Anthrax scare briefly closes ABC News office
NEW YORK (Hollywood Reporter) - A portion of a sixth-floor ABC News office housing "Good Morning America" was closed down for five hours Friday afternoon after an employee found a letter containing an unidentified white powder.
A portion of a floor in the building at 147 Columbus Ave. was shut down after 1 p.m. when the unnamed employee found the letter. Addressed to "Good Morning America" weatherman Sam Champion, the letter mentioned anthrax.
The area was sealed off, with employees still there, as police and hazardous-material specialists scoured the area and worked to identify the suspicious substance that had been sent with the letter. Initial tests on the substance were negative for anthrax, and the all-clear was given to return around 6 p.m.
ABC News said police were questioning a "person of interest" in connection with the case. The news organization said that "Good Morning America" operations would resume Friday and continue throughout the weekend. Even though tests for anthrax came back negative, the area would be thoroughly cleaned.

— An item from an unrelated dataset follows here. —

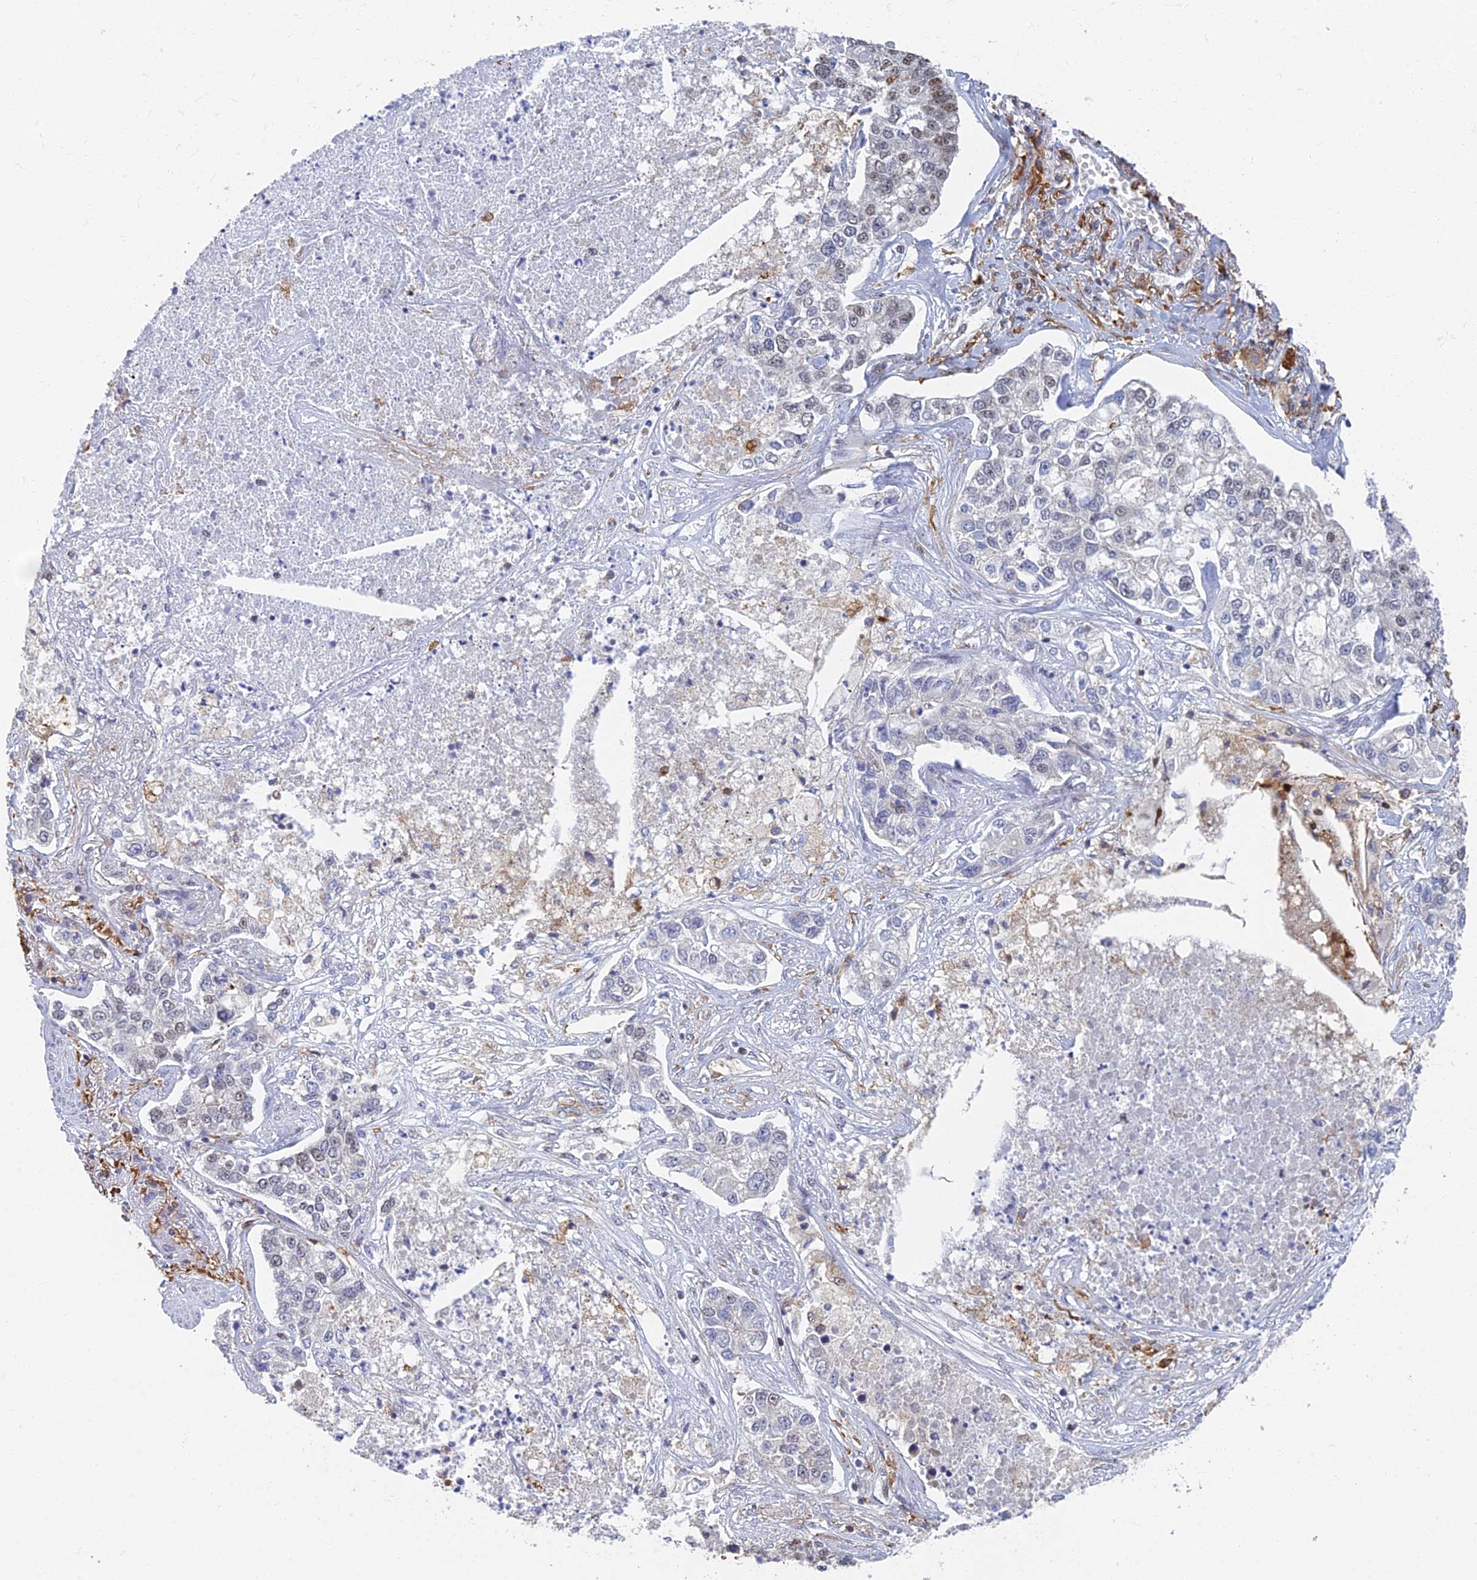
{"staining": {"intensity": "weak", "quantity": "<25%", "location": "nuclear"}, "tissue": "lung cancer", "cell_type": "Tumor cells", "image_type": "cancer", "snomed": [{"axis": "morphology", "description": "Adenocarcinoma, NOS"}, {"axis": "topography", "description": "Lung"}], "caption": "DAB immunohistochemical staining of adenocarcinoma (lung) demonstrates no significant expression in tumor cells.", "gene": "GPATCH1", "patient": {"sex": "male", "age": 49}}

It was an uncomfortable reminder of the spate of anthrax attacks that hit network newsrooms and congressional offices in the weeks after the September 11 terrorist attacks. Anthrax attacks killed five of the 22 people who were affected.
The 7-month-old baby of an ABC News producer developed cutaneous anthrax a day his mother brought him to a party at the West 66th Street offices of ABC News. Letters with anthrax also were sent to two network anchors at the time: Dan Rather at "CBS Evening News" and Tom Brokaw at "NBC Nightly News." Neither anchor was injured, but Brokaw's assistant and another employee were affected by the anthrax.
"NBC Nightly News" offices were evacuated and sealed off for a monthslong cleaning. No arrest has been made in the attacks.